- _Task details_
All of the records below are to be output exactly; no image belongs in the result.

Records from a collection
---

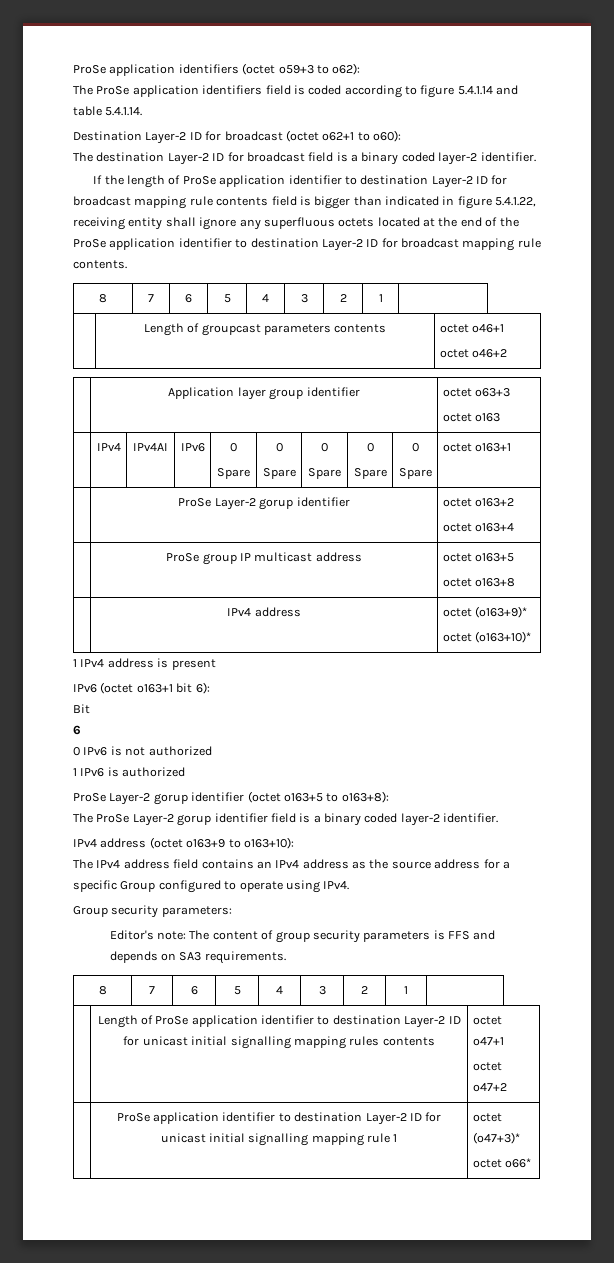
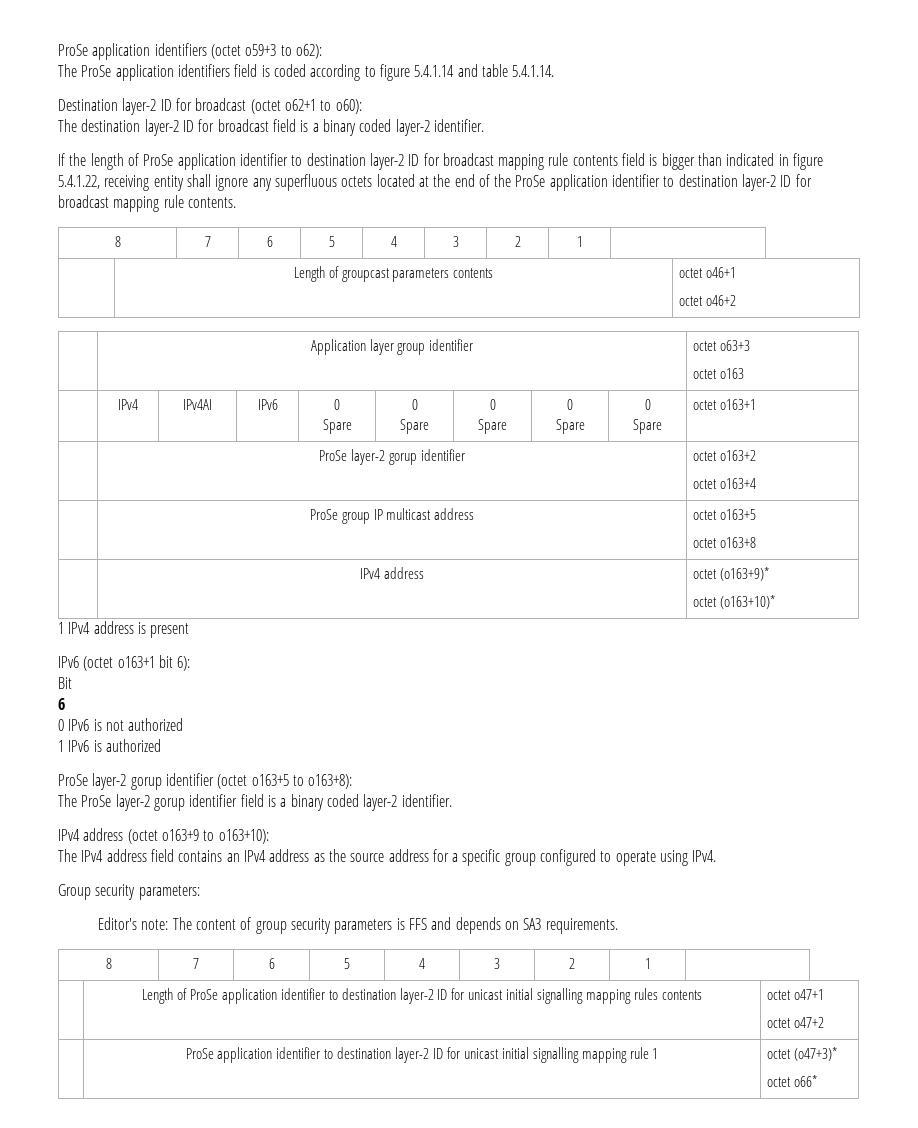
[145,132,187,144] Layer-2 -> [122,98,157,115] layer-2
[167,153,209,165] Layer-2 -> [144,119,179,136] layer-2
[431,176,473,188] Layer-2 -> [369,153,404,170] layer-2
[321,239,363,251] Layer-2 -> [742,174,777,191] layer-2
[214,498,256,510] Layer-2 -> [351,449,386,465] layer-2
[109,793,151,805] Layer-2 -> [92,773,127,790] layer-2
[132,814,174,826] Layer-2 -> [115,794,150,811] layer-2
[120,881,156,892] Group -> [504,853,536,866] group
[404,1016,446,1028] Layer-2 -> [399,988,434,1004] layer-2
[365,1113,407,1125] Layer-2 -> [395,1047,430,1063] layer-2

---

- _Problem solution_
[145,132,187,144] Layer-2 -> [122,98,157,115] layer-2
[167,153,209,165] Layer-2 -> [144,119,179,136] layer-2
[431,176,473,188] Layer-2 -> [369,153,404,170] layer-2
[321,239,363,251] Layer-2 -> [742,174,777,191] layer-2
[214,498,256,510] Layer-2 -> [351,449,386,465] layer-2
[109,793,151,805] Layer-2 -> [92,773,127,790] layer-2
[132,814,174,826] Layer-2 -> [115,794,150,811] layer-2
[120,881,156,892] Group -> [504,853,536,866] group
[404,1016,446,1028] Layer-2 -> [399,988,434,1004] layer-2
[365,1113,407,1125] Layer-2 -> [395,1047,430,1063] layer-2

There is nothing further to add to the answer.